Ри пожал плечами. Он был вымотан, раздражен, тело болело, его терзал волчий голод — как всегда после Трансформации. Если б не праздник, он весь день провалялся бы в постели, то и дело гоняя слуг за едой. Однако сейчас обстоятельства позволяли ему переговорить с глазу на глаз со своими лейтенантами — вдали от посольства Сабиров, а также вдали от шпионов, которыми мог кишеть приятный для глаза наружный дворик этой небольшой таверны и одновременно постоялого двора.

— Верно. Но тогда мы не могли бы побыть вместе.

— Какой в этом толк?

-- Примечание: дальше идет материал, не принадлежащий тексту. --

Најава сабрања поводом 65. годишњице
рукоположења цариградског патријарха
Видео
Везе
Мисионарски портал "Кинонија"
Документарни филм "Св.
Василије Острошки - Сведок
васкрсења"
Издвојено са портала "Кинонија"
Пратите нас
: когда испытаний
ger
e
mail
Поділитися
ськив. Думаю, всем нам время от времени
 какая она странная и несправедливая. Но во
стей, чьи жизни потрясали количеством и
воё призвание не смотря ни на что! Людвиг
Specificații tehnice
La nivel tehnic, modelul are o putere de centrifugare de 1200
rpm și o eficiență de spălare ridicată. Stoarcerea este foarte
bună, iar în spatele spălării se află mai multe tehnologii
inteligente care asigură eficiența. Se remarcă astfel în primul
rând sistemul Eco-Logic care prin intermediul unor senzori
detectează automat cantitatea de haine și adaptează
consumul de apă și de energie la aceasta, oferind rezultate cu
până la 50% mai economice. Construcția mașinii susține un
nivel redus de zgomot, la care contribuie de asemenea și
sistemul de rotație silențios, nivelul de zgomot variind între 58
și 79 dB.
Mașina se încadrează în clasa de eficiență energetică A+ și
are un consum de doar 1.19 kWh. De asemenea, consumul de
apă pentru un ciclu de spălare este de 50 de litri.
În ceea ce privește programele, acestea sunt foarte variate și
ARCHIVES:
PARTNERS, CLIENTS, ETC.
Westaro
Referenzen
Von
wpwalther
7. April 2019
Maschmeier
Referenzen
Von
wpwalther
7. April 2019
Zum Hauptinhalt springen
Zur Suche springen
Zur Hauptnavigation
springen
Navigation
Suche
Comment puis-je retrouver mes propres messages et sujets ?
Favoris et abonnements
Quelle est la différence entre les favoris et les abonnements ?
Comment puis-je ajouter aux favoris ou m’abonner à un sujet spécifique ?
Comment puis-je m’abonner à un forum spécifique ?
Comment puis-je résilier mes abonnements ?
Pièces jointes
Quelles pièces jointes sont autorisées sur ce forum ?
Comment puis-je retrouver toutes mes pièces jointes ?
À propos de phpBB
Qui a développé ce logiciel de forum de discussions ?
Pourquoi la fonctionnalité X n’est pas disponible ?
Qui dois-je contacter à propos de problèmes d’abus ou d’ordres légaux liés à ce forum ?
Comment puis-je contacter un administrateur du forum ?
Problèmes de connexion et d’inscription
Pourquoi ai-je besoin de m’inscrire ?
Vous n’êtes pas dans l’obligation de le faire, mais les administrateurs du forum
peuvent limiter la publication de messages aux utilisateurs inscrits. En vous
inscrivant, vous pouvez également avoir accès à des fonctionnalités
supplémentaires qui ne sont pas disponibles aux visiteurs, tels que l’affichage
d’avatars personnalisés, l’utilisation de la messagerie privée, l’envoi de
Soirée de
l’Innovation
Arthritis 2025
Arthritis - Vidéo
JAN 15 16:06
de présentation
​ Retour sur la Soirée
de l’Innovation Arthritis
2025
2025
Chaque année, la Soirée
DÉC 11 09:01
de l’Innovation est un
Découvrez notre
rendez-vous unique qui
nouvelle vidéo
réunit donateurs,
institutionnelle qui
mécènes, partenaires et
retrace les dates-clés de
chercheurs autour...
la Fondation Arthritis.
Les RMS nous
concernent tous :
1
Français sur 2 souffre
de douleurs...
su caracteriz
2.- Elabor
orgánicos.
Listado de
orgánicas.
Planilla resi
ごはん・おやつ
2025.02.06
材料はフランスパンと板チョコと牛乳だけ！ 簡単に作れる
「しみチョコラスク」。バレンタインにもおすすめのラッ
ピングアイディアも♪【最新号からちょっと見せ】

Что вообще может быть лучше хорошенькой девчонки?

— Мне нужна ваша помощь.

Пятеро лейтенантов Ри переглянулись, и выражения на их лицах являли гамму различных соотношений любопытства, удивления и опаски.

— Ты знаешь, что можешь располагать нами, — ответил зеленоглазый Валард, тряхнув каштановой головой.

— Не в данном случае. То, что мне нужно сегодня, противоречит обычаям Семьи. Вам придется решить, помогать мне или нет; поэтому я ничего не стану требовать от вас, ибо дело это может поссорить нас с Семьей или погубить.

Ри заметил, что теперь его подручные действительно заинтересовались. Он еще никогда не восставал против законов Семьи, и они понимали это.

Янф отошел от колонны, которую только что подпирал с видом беспредельно утомленного жизнью человека, и опустился на каменную скамью. Просто сел, не приняв самой выгодной позы, не обратившись прекрасным профилем к коридору, — на случай, если в нем вдруг объявится какая-нибудь хорошенькая штучка. Наклонившись вперед, он подпер голову поставленными на колени руками и нахмурился.